Assignment
Stop at the line that contains "This dependency is". Until then, set down each line of the records exactly, beginning with the first, and skip pictures.

═════ Dataset

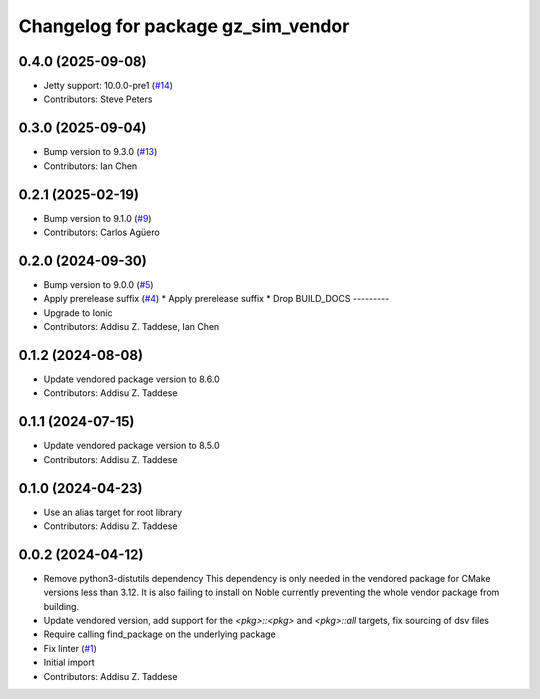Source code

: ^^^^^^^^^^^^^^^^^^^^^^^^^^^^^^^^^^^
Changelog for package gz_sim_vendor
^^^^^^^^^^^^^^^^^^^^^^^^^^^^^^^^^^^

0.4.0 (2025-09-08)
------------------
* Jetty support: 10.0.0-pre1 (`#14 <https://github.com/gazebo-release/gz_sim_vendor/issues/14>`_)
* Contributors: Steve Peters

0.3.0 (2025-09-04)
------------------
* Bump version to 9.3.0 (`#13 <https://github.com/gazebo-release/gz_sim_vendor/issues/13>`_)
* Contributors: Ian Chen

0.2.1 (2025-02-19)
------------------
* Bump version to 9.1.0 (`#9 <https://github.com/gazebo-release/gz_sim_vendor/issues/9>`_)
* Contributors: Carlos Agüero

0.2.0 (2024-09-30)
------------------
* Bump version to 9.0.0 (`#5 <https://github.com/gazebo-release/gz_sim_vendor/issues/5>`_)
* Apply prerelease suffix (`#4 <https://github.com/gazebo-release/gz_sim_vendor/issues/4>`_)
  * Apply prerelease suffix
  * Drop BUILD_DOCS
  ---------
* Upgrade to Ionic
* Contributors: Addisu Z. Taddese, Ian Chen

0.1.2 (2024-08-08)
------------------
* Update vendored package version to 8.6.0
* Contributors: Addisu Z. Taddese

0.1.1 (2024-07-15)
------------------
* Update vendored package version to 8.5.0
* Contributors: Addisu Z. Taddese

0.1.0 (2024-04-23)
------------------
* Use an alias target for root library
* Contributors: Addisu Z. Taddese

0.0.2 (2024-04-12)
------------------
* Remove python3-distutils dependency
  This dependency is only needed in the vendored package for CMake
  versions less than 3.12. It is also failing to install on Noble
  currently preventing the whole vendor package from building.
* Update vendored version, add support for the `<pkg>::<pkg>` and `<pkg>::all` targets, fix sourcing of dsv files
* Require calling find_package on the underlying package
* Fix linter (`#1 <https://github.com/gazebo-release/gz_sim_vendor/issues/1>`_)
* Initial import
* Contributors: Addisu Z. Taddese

══════════

Finished task
Source code

: ^^^^^^^^^^^^^^^^^^^^^^^^^^^^^^^^^^^
Changelog for package gz_sim_vendor
^^^^^^^^^^^^^^^^^^^^^^^^^^^^^^^^^^^

0.4.0 (2025-09-08)
------------------
* Jetty support: 10.0.0-pre1 (`#14 <https://github.com/gazebo-release/gz_sim_vendor/issues/14>`_)
* Contributors: Steve Peters

0.3.0 (2025-09-04)
------------------
* Bump version to 9.3.0 (`#13 <https://github.com/gazebo-release/gz_sim_vendor/issues/13>`_)
* Contributors: Ian Chen

0.2.1 (2025-02-19)
------------------
* Bump version to 9.1.0 (`#9 <https://github.com/gazebo-release/gz_sim_vendor/issues/9>`_)
* Contributors: Carlos Agüero

0.2.0 (2024-09-30)
------------------
* Bump version to 9.0.0 (`#5 <https://github.com/gazebo-release/gz_sim_vendor/issues/5>`_)
* Apply prerelease suffix (`#4 <https://github.com/gazebo-release/gz_sim_vendor/issues/4>`_)
  * Apply prerelease suffix
  * Drop BUILD_DOCS
  ---------
* Upgrade to Ionic
* Contributors: Addisu Z. Taddese, Ian Chen

0.1.2 (2024-08-08)
------------------
* Update vendored package version to 8.6.0
* Contributors: Addisu Z. Taddese

0.1.1 (2024-07-15)
------------------
* Update vendored package version to 8.5.0
* Contributors: Addisu Z. Taddese

0.1.0 (2024-04-23)
------------------
* Use an alias target for root library
* Contributors: Addisu Z. Taddese

0.0.2 (2024-04-12)
------------------
* Remove python3-distutils dependency
  This dependency is only needed in the vendored package for CMake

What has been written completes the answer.